Targeting of AKAP18 isoforms in HEK-293 cells. A, HEK-293 cells were transiently transfected with cDNAs encoding each AKAP18 isoform. Cells were separated into soluble (S) and particulate (P) fractions and 25 μg of each sample was resolved by SDS-PAGE. The distribution of AKAP18 isoforms was determined by immunoblot analysis using rabbit antisera directed against AKAP18α. Protein size standards are shown in kD. The data are representative of three similar experiments. B, HEK-293 cells were transiently transfected with AKAP18 cDNAs and plated on glass coverslips. Eight hours after transfection, wild-type and transfected cells were stained with affinity-purified rabbit anti-AKAP18 IgG (VO57; 1 μg/ml) and FITC-conjugated secondary antibody. The cells imaged are representative of at least four independent transfection studies with each plasmid. Bar, 10 μm.

Figure 6

AKAP18α and -β are differentially targeted in MDCK cells. A, MDCK cells stably expressing AKAP18α/GFP, AKAP18β/GFP, or GFP alone were grown on Transwell filters. Confluent monolayers were fixed in 4% paraformaldehyde and analyzed by confocal microscopy in XY and XZ planes. At least three individual cell lines expressing each construct were analyzed and similar results were obtained. Bar, 10 μm. B, The distributions of AKAP18α/GFP and AKAP18β/GFP were compared to the distribution of markers for tight junctions (ZO-1), adherens junctions (β-catenin), and apical membranes (gp135). Stably transfected cells were fixed and stained with rat anti ZO-1 (1:400), rabbit anti–β-catenin (1:400), or mouse anti-gp135 (1:50), followed by the appropriate Texas red-conjugated secondary antibody. Images are shown as XZ scans and are representative of images collected in two independent experiments.

Figure 7

Localization of endogenous AKAP18 in MDCK cells. A, MDCK cells stably expressing AKAP18β/GFP or AKAP18α/GFP were grown on Transwell filters and confluent monolayers were fixed in 4% paraformaldehyde. Cells were permeabilized, blocked, and stained with NC257 (1:1,000 dilution) followed by Texas red-conjugated secondary antibody. Antibody staining was compared with the distribution of the GFP fusion proteins by confocal microscopy. B, MDCK cells stably expressing AKAP18β/GFP or AKAP18α/GFP were grown on Transwell filters and confluent monolayers were fixed and stained with VO64 (1 μg/ml) as described in A. For experiments in A and B, scanning in one channel was performed with the other laser off to assure that there was no bleed-through.
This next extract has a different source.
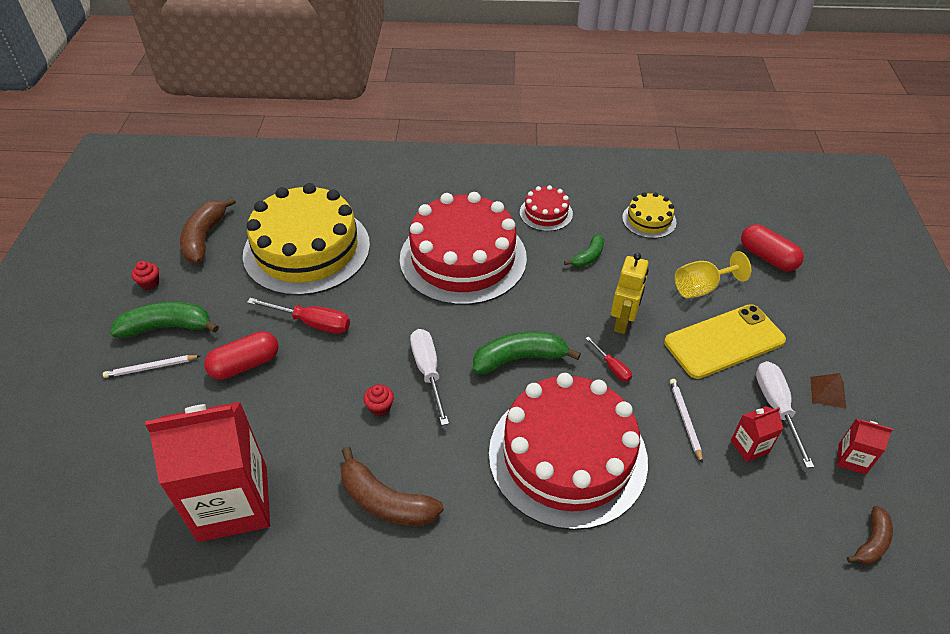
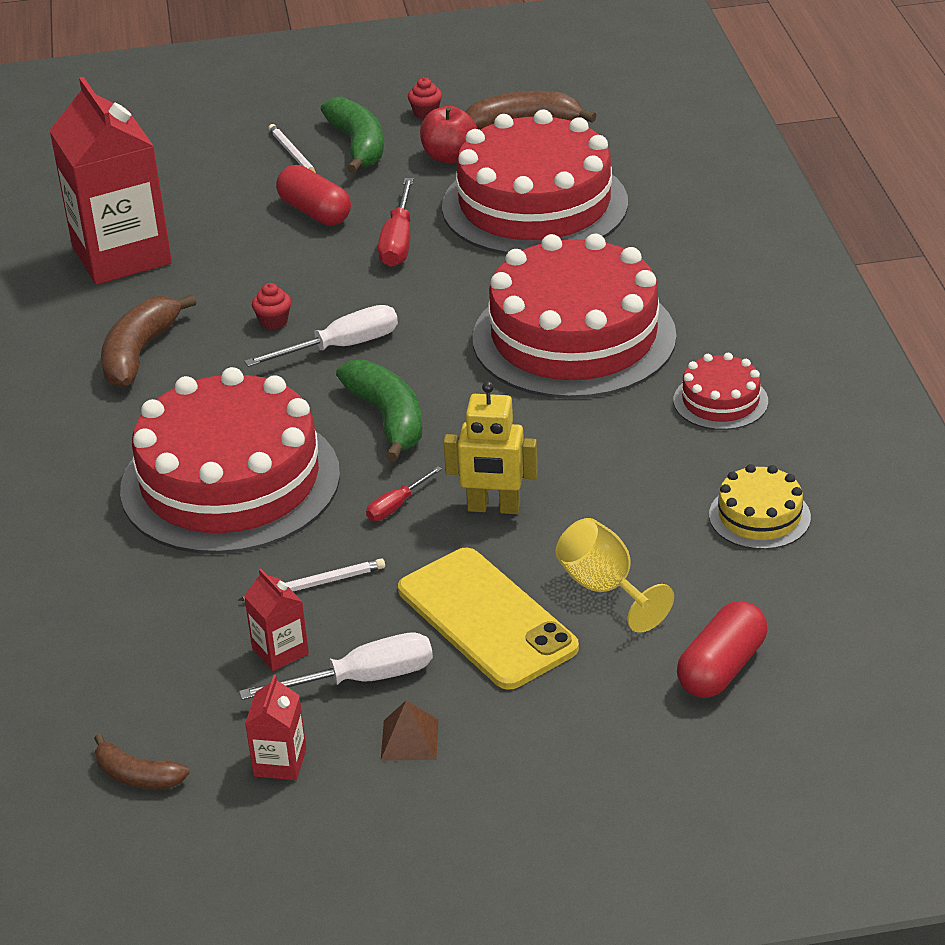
camera: 80 degrees right, 10 degrees down
yellow cake [243,183,370,296] -> red cake [442,110,628,255]
green banana [564,234,604,267] -> none
none -> red apple [420,106,477,163]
C, Wild-type MDCK cells were grown on Transwell filters and confluent monolayers were fixed and stained with VO64 or NC257 as described above. Preimmune sera and normal rabbit IgG at the same concentrations failed to stain any structures in wild-type or transfected MDCK cells. Bar, 10 μm.

Figure 8

The unique 23 amino acids in AKAP18β facilitate apical targeting. A, Schematic diagram of the three GFP fusion proteins expressed in HEK-293 and MDCK cells. GFP is not drawn to scale. The unique region of AKAP18β is filled in black. B, Each construct was expressed transiently in HEK-293 cells and the distributions of the expressed GFP-tagged proteins analyzed by confocal microscopy. Bar, 10 μm. The images are representative of three individual experiments. C, MDCK cells stably expressing the constructs shown in A were grown to confluence on glass coverslips and the distribution of the GFP chimeras was determined by confocal microscopy. Images were collected in the XY and XZ planes. Similar results were obtained in transient transfection assays and in at least three clonal cell lines for each construct. Bar, 10 μm.